В нём возникла страшная раздражительность, отвращение ко всему к стенам, картинам, вещам, ко мне. Раз как-то утром он встал и не ложился опять, сидел в кресле у круглого столика около печки. Я уговаривала его опять лечь, говорила, что ноги отекут он страшно раздражался с ужасом и слезами: «Да что ты с пустяками! Что ноги, когда мне сны страшные снятся, видения страшные, если начинаю засыпать», при этом он хватал со стола и бросал на пол всё, что там было, и большую голубую кустарную вазу, которую я ему подарила и которую он прежде любил, и своё маленькое карманное зеркало, в которое он всегда смотрелся, и когда брился, и когда на ночь мазал губы помадой или лицо борным вазелином. Зеркало разбилось вдребезги. Я не смогла выгнать из сердца ужас, который так и остался, притаившись на дне, от этого им самим нарочно разбитого зеркала. Я про него никому не сказала, сама тщательно всё вымела и выбросила.
Пауза.
Старуха всё на меня жаловалась Саше: «Обидела, Люба меня ненавидит» Если бы знать, если бы понимать, что имеешь дело с почти сумасшедшей, во всяком случае, с невменяемой, можно было бы просто пропустить всё мимо ушей и смотреть как на пустое место. Но Саша принимал свою мать всерьёз, и я за ним тоже.

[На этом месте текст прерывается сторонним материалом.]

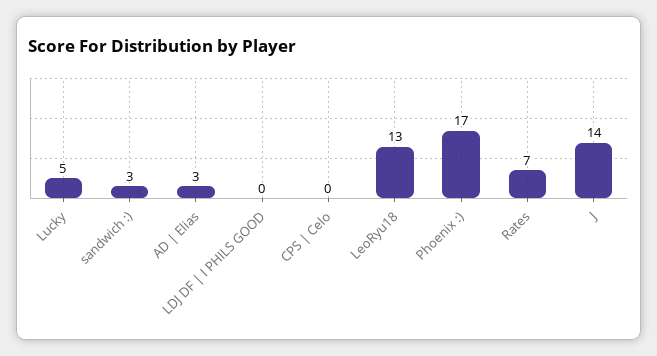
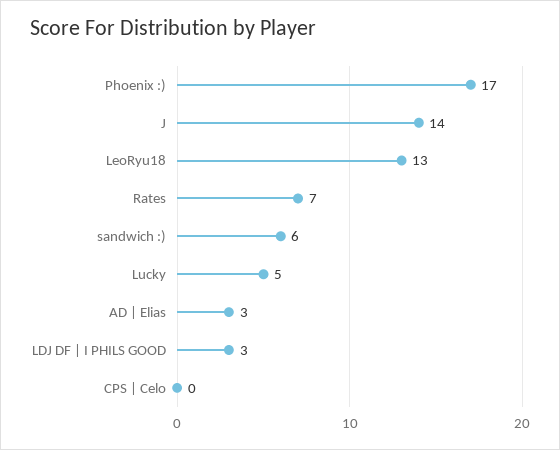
sandwich :): 3 -> 6
LDJ DF | I PHILS GOOD: 0 -> 3

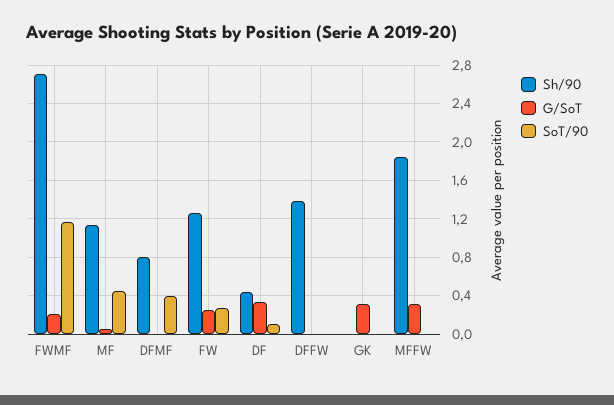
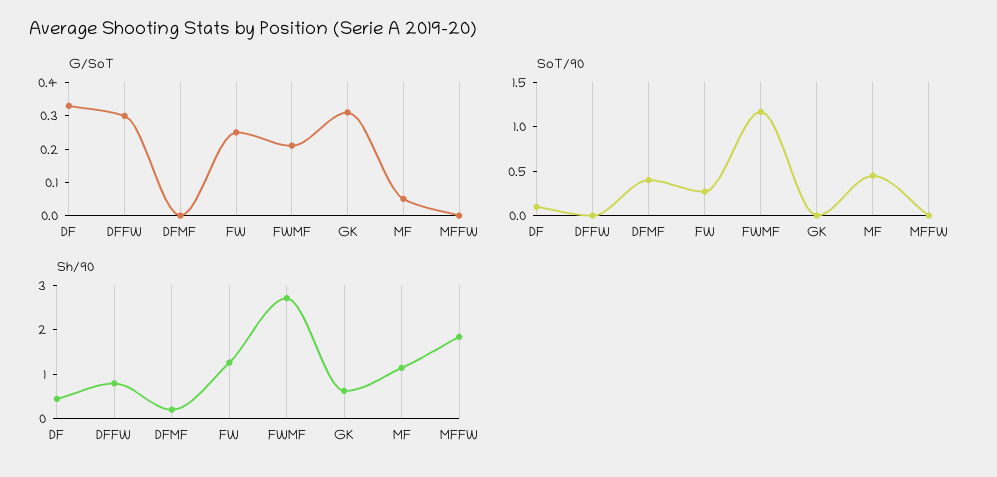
Sh/90, DFMF: 0.8 -> 0.2
Sh/90, DFFW: 1.4 -> 0.8
G/SoT, DFFW: 0 -> 0.3
Sh/90, GK: 0 -> 0.6
G/SoT, MFFW: 0.3 -> 0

Насколько это было ошибочно, покажут будущему внимательному исследователю её письма. Горя эта ошибка принесла и Саше, и мне очень много. И для меня большое облегчение, что я могу сложить с себя обязанность судить этот восемнадцатилетний спор между нами тремя. Я предпочитаю передать его ученикам Фрейда.
Доктор Розенберг.
У Александры Андреевны чистейшая проекция, поверьте. Она не может себе простить, что разошлась с отцом Блока. Её другой муж-генерал был полное ничтожество. И она завидовала Менделеевой, что у той отец Менделеев. Большой, всемирный учёный. Про разницу водорода и гелия. Не то что наш мелкопоместный солдафон.